Probability Calculator
Calculate probability of events
How It Works
Overview
Probability measures how likely an event is to happen, on a scale from 0 (impossible) to 1 (certain). It's the foundation of statistics, gambling, insurance pricing, machine learning, and risk analysis. The simplest case — a single event with a finite list of equally likely outcomes — is just favorable outcomes divided by total outcomes.
Real problems usually involve combining events: do both happen, does either happen, what's the chance of A given that B already happened? Each of those questions has a specific rule. This calculator handles the four most common operations: a single event, AND (intersection), OR (union), and NOT (complement). For dependent events you'll need the conditional-probability form covered in the FAQ.
The Formula
The four core probability rules:
- Single event: P(A) = (favorable outcomes) / (total outcomes), assuming each outcome is equally likely.
- AND (independent events): P(A and B) = P(A) × P(B). For dependent events, P(A and B) = P(A) × P(B|A).
- OR (any union): P(A or B) = P(A) + P(B) − P(A and B). The subtraction removes double-counted overlap.
- NOT (complement): P(not A) = 1 − P(A). Often the easiest way to solve "at least one" problems.
All probabilities must satisfy 0 ≤ P ≤ 1, and the probabilities of every possible outcome of a single trial must sum to exactly 1.
Worked Example
Single event. Rolling a 4 on a fair six-sided die:
- Favorable outcomes = 1 (just the face "4")
- Total outcomes = 6
- P(rolling a 4) = 1/6 ≈ 0.1667 (16.67%)
AND (independent). Flipping heads twice in a row:
- P(H) = 0.5 each flip
- P(H and H) = 0.5 × 0.5 = 0.25 (25%)
OR. Rolling a 1 or a 6 on a die (mutually exclusive):
- P(1) + P(6) − P(1 and 6) = 1/6 + 1/6 − 0 = 2/6 ≈ 0.333
Complement trick. Probability of at least one six in four rolls:
- P(no six in one roll) = 5/6
- P(no six in four rolls) = (5/6)⁴ ≈ 0.482
- P(at least one six) = 1 − 0.482 = 0.518 (51.8%)
When to Use This
- Games of chance — dice, cards, lotteries; fast sanity check on whether a bet is fair.

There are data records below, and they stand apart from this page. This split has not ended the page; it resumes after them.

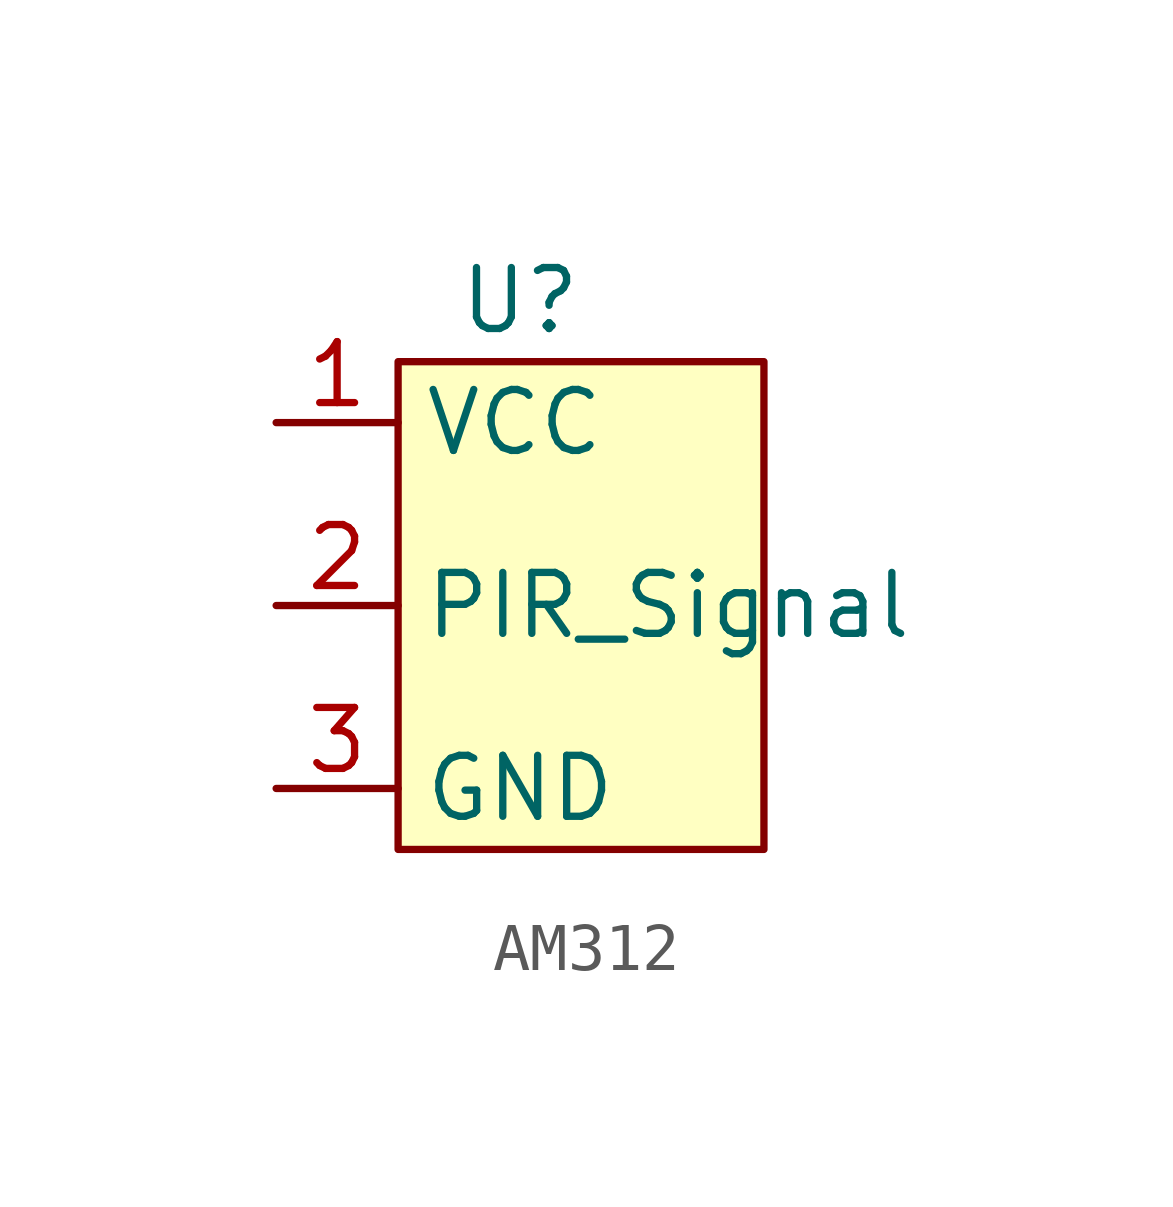
<source format=kicad_sym>
(kicad_symbol_lib
  (version 20231120)
  (generator "kicad_symbol_editor")
  (generator_version "8.0")
  (symbol "AM312"
    (property "Reference" "U"
      (at 2.54 1.27 0)
      (effects (font (size 1.27 1.27))))
    (property "Value" ""
      (at 2.54 1.27 0)
      (effects (font (size 1.27 1.27))))
    (symbol "AM312_1_1"
      (rectangle (start 0 0) (end 7.62 -10.16) (stroke (width 0) (type default)) (fill (type background)))
      (pin power_in line (at -2.54 -1.27 0) (length 2.54) (name "VCC" (effects (font (size 1.27 1.27)))) (number "1" (effects (font (size 1.27 1.27)))))
      (pin bidirectional line (at -2.54 -5.08 0) (length 2.54) (name "PIR_Signal" (effects (font (size 1.27 1.27)))) (number "2" (effects (font (size 1.27 1.27)))))
      (pin power_in line (at -2.54 -8.89 0) (length 2.54) (name "GND" (effects (font (size 1.27 1.27)))) (number "3" (effects (font (size 1.27 1.27))))))))
</source>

- Risk analysis — combine probabilities of failure events for a system or process.
- A/B testing — translate observed conversion rates into probabilities of seeing the result by chance.
- Insurance and pricing — premiums equal expected loss, which is loss × probability summed over scenarios.
- Decision-making under uncertainty — compute expected value before committing time or money.
Common Mistakes to Avoid
- Multiplying probabilities of dependent events as if they were independent. Drawing two aces from a deck without replacement is 4/52 × 3/51, not (4/52)².
- Forgetting to subtract the overlap in P(A or B). Without it you'll get values above 1 and obvious nonsense.
- Confusing P(A|B) with P(B|A) — the gambler's fallacy and the prosecutor's fallacy both stem from this swap.
- Treating 'unlikely' as 'impossible'. A 1-in-100 event will happen on average 10 times in 1000 trials; rare events are routine over many tries.
- Adding probabilities for independent AND events. AND multiplies, OR adds (with overlap correction). Mixing them up is the most common error.